## DOCUMENT PASSAGE
Uncategorized

Why Big Data Science & Data Analytics Projects Fail

failure

The Boston Dynamics humanoid robot tripping over a curtain and tumbling off stage? A prediction model that tips a teen’s parents off to her pregnancy? A music recommendation engine that suggests Coldplay?

Yup. There are just too many big data, data science, and data analytics failure examples to cover in just one post. Indeed, the data science failure rates are sobering:

  • 85% of big data projects fail (Gartner, 2017)
  • 87% of data science projects never make it to production (VentureBeat, 2019)
  • “Through 2022, only 20% of analytic insights will deliver business outcomes” (Gartner, 2019)
A one minute break for robot fails

This begs the question: Why do big data science and analytics projects fail?

You might think it has to do with data and processing. You’re not wrong. These are certainly challenges. But there are bigger problems. For a deeper dive on how to overcome these challenges and deliver data science outcomes, explore training and certification in the Data Science Team Lead course. Or at least, let’s explore some big data failure examples and what drives these failures.

8 Reasons Why Big Data Science and Analytics Projects Fail

1. Not having the Right Data

I’ll start with the most obvious one.

Without data, you don’t have a data science project. Yet, this data can be challenging to collect, create, or purchase. Even if you can get access to the data, you still have to overcome what seems like a mountain of issues such as:

  • How do you secure the data?
  • Is the underlying data biased?
  • Can you ethically and legally use the data for your intended use case?
  • Can you process the data in a timely and cost-appropriate manner?
  • Is the data clean? (probably not in which case…) Can you clean the data?
  • Do you know whether the data drifts over time?

With all these challenges (and a lot more), it’s no surprise that a 2020 International Data Corporation survey finds that “Lack of adequate volumes and quality of training data remains a significant development challenge.”

Data management deserves a post (or book) on its own but a few quick pointers:

  • Have internal protocols including policies, checklists, and reviews to enforce proper data usage.
  • Never assume data is clean. Assume it is dirty unless proven otherwise.
  • Build production-grade cloud-based systems for data pipelines which include pro-active alerts and notifications to let you know if something looks off.
  • Invest in data and cloud engineers to build these systems (which lead us to the next point…).

2. Not having the Right Talent

Finding, hiring, and retaining top tech talent is never easy. And the competition for qualified data talent is especially fierce. In fact, in 2020, QuantHub rated “data science/analytics” as the second most difficult skill set to find (after “cybersecurity”).

And it’s not just about finding qualified quant talent. You also have to find the right combination of qualified talent. Long gone are the days whereby the lone wolf data scientist executes a complete data science project on his own. Rather, full data science products span from idea incubation, deployment, and into machine learning operations. You’ll need a wide range of roles to fully execute all these steps.

3. Solving the Wrong Problem

Ever started a project with a fuzzy idea of the goal? Or alternatively, a project with a clearly defined goal that is not realistic or that does not add any meaningful value?

You’re not alone. We’ve all been there.

## PROBLEM REQUIREMENTS
Resume the article on why data science and analytics projects fail, picking up right after its final sentence. The items that follow play no part in the work asked here.

## RECORDS SUPPLIED
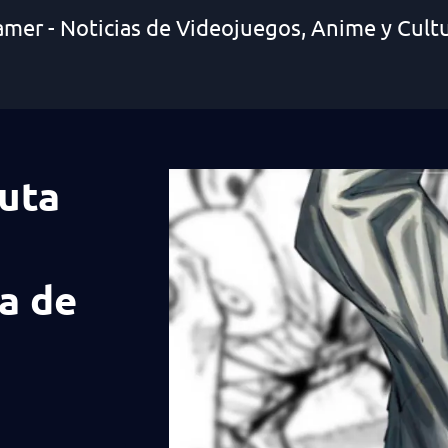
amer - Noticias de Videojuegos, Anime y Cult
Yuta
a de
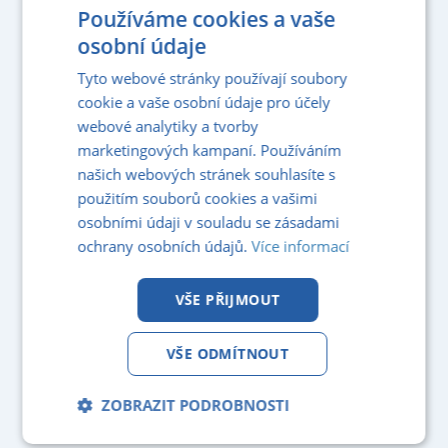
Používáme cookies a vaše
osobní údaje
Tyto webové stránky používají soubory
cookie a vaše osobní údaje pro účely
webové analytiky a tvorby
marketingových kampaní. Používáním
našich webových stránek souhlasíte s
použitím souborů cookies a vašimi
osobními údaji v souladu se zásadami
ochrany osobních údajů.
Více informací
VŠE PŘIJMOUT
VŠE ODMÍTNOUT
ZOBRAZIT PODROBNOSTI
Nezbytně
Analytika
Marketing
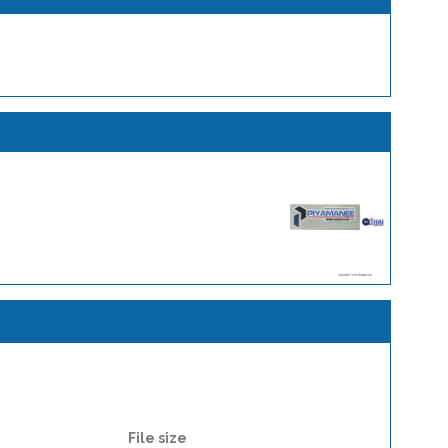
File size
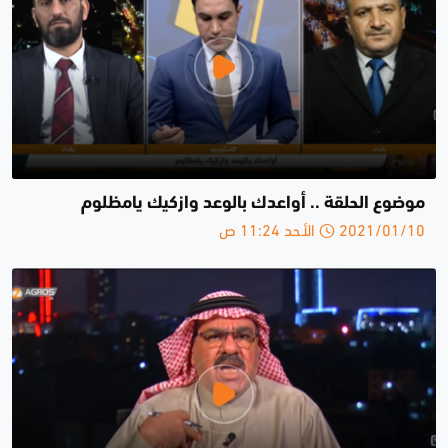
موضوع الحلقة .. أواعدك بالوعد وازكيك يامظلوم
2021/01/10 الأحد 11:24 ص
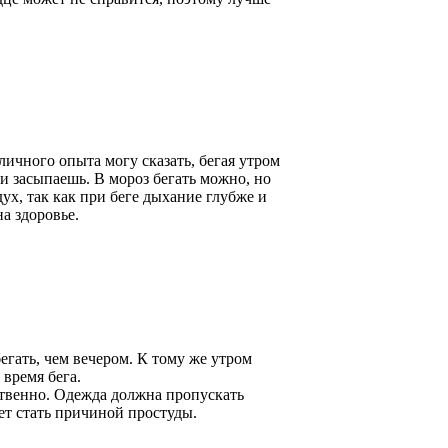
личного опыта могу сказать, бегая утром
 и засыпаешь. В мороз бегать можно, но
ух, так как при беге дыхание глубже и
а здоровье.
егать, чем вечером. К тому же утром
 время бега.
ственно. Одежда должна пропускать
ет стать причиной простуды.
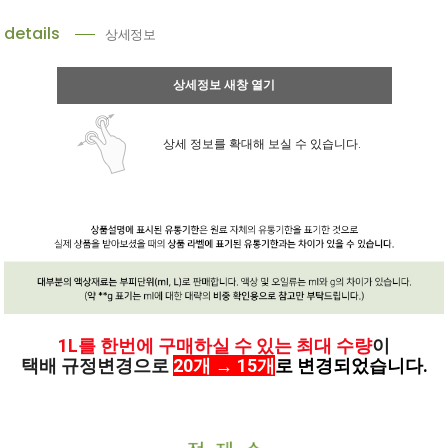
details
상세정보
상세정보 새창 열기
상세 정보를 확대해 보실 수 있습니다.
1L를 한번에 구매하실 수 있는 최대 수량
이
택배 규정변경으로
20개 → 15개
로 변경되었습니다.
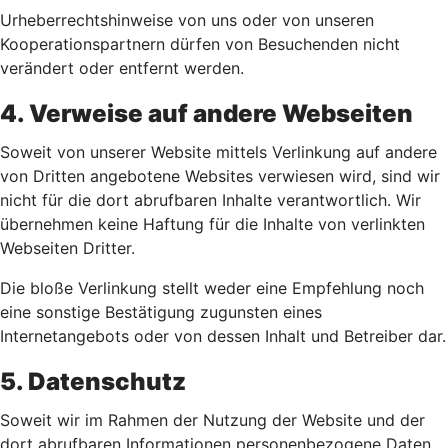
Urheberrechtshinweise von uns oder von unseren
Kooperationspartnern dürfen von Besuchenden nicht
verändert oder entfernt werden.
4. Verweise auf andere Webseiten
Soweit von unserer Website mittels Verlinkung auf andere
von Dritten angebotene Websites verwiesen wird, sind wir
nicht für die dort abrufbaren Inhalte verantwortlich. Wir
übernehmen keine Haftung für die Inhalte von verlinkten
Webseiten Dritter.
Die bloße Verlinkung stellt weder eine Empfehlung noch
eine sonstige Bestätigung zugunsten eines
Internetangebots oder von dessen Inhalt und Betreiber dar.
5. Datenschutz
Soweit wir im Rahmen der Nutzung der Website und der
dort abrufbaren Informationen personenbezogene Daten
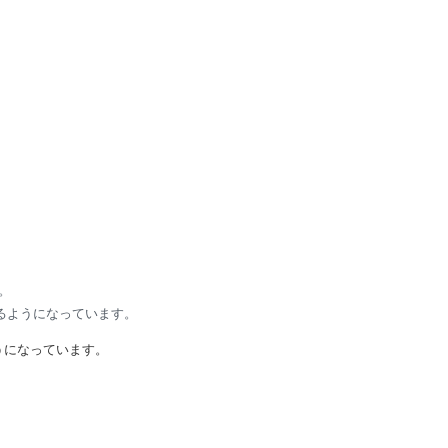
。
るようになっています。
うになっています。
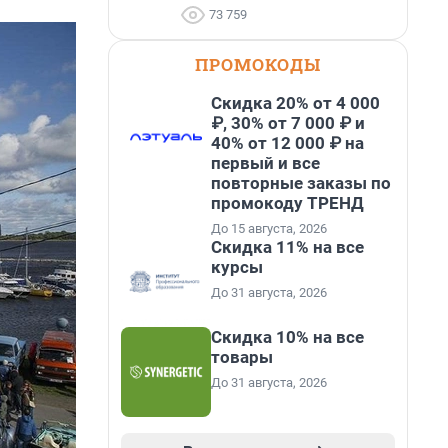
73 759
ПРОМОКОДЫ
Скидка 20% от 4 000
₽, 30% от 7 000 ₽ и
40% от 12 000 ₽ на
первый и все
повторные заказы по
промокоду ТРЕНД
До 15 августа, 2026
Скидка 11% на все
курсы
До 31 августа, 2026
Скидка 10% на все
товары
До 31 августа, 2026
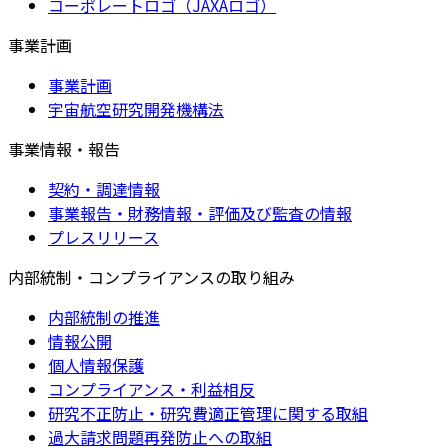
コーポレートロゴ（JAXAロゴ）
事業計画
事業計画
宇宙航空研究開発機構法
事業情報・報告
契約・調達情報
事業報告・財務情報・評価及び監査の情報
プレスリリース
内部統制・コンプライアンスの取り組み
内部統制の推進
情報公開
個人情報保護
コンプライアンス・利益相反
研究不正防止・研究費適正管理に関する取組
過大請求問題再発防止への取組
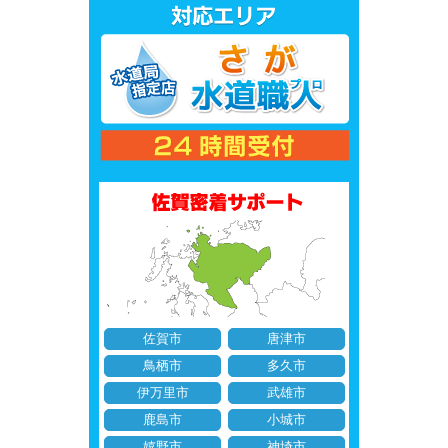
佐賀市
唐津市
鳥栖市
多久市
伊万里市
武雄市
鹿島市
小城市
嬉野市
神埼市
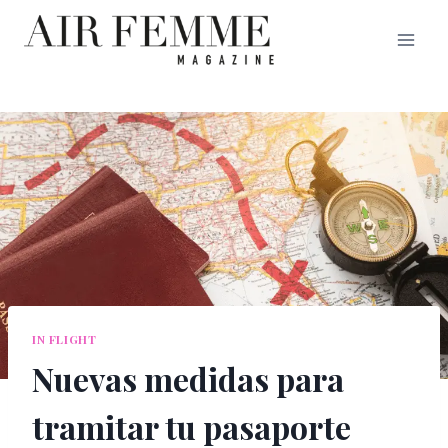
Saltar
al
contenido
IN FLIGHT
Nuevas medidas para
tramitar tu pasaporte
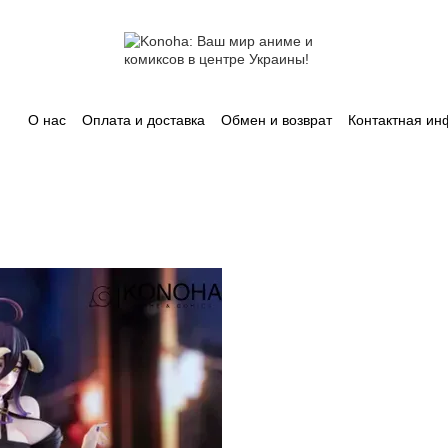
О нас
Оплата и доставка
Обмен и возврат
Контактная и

## EXERCISE RESPONSE
Indeed, Domino Data Labs reports that “We’ve seen large organizations hire 30+ PhDs without clear business alignment upfront. They then emerge from a six week research hole only to realize they had misunderstood the target variable, rendering the analysis irrelevant.”

Oops!

To mitigate this risk, start your project on the right foot and ask the right questions before starting a project. Don’t just take any request at face value. Rather, dive deeper to truly understand the underlying problem that needs to be solved.

4. Not Deploying Value

According to a 2020 Forbes article, only 15% of leading firms have deployed AI capabilities into production.

Why not more?

Enter the deployment gap. There are often technical, skillset, and motivational gaps between those who develop the models and those who maintain those models. This is often drawn out in comics as a data scientist blindly tossing a model over a high brick wall to some poor IT system engineer who is waiting to catch something he’s never seen before with a fishing net.

You can do better though. Tear down that wall! Get rid of the fishing net. Have those responsible for the IT operations and those developing the models work together throughout the project life cycle so that deployment can be properly planned and executed. Or go even further and focus your team with a Machine Learning Operations mindset (learn more at https://ml-ops.org/).


Don’t Miss out on the Latest

Sign up for the Data Science Project Manager’s Tips to learn 4 differentiating factors to better manage data science projects. Plus, you’ll get monthly updates on the latest articles, research, and offers.


5. Thinking Deployment is the Last Step

By the traditional definition of a project, a project ends whenever the scope is delivered. For data science, this is often the deployment phase.

However, your work doesn’t end there. If you think it does, imagine…

  • Not adjusting to the inevitable data and market changes. For example, how accurate would your flight demand prediction model during COVID times if you trained the model using data from 2019?
  • Not knowing that your data feeds stop sending data or start sending corrupted data. Garbage in = Garbage out.
  • Stakeholders losing interest or end-users not adopting your solution. That’s frustrating (yet often preventable).
  • Not making critical systems updates to maintain system uptime and proper security. Data hacks and data system failures crop up in the news nearly daily.

Some of these issues you can plan for. Others you cannot.

So plan for the unplanned. Ensure that you have the proper staffing and focus to allow your models to continue to add value beyond the initial deployment. Proactive planning and self-healing systems can mitigate these above scenarios.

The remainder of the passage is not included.